I have implemented RLS algorithm using adaptive filter on TMS320C6713 DSK.I want to calculate the signal to noise ratio.
In this forum I found a method that I should input a speech signal with a silence portions in between. From the output of the adaptive filter I took sample of the silence considering it as a residual noise and the speech part considering it as (speech+ residual noise).
And then calculated SNR in MATLAB as follows:
snr=mse(output_speech)-mse(residual_noise)/mse(residual_noise);
snr_db=10*log10(snr);
If I calculate using this formula I get $40\textrm{ dB}$ improvement.Is this a correct way to calculate SNR?

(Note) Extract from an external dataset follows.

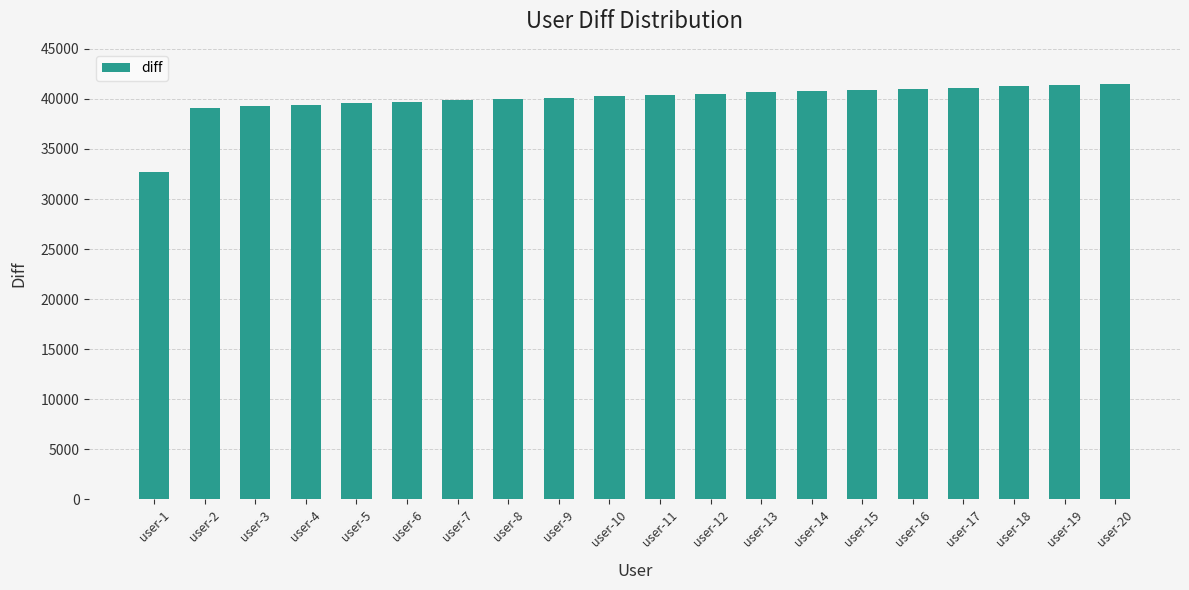

True or false: the data shows 40120 at user-9.

True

Second method that I found on this forum was:
residual_noise = mse(output)-mse(input_speech);
snr_after = mse(speech) /residual_noise;
snr_after_db = 10 * log10( snr_after);
with the second method I had to normalize the two signals. I made the max amplitude of both signals look same using MATLAB:
output=output*(max(input)/max(output));
Is this a corect way to normalize it? Using this normalization and formula I got SNR improvement of $10\textrm{ dB}$.
I aligned the signal using MATLAB's scorer
function, but still I see some misalignment.
I am really confused which method to use and how can I verify it. Kindly please help.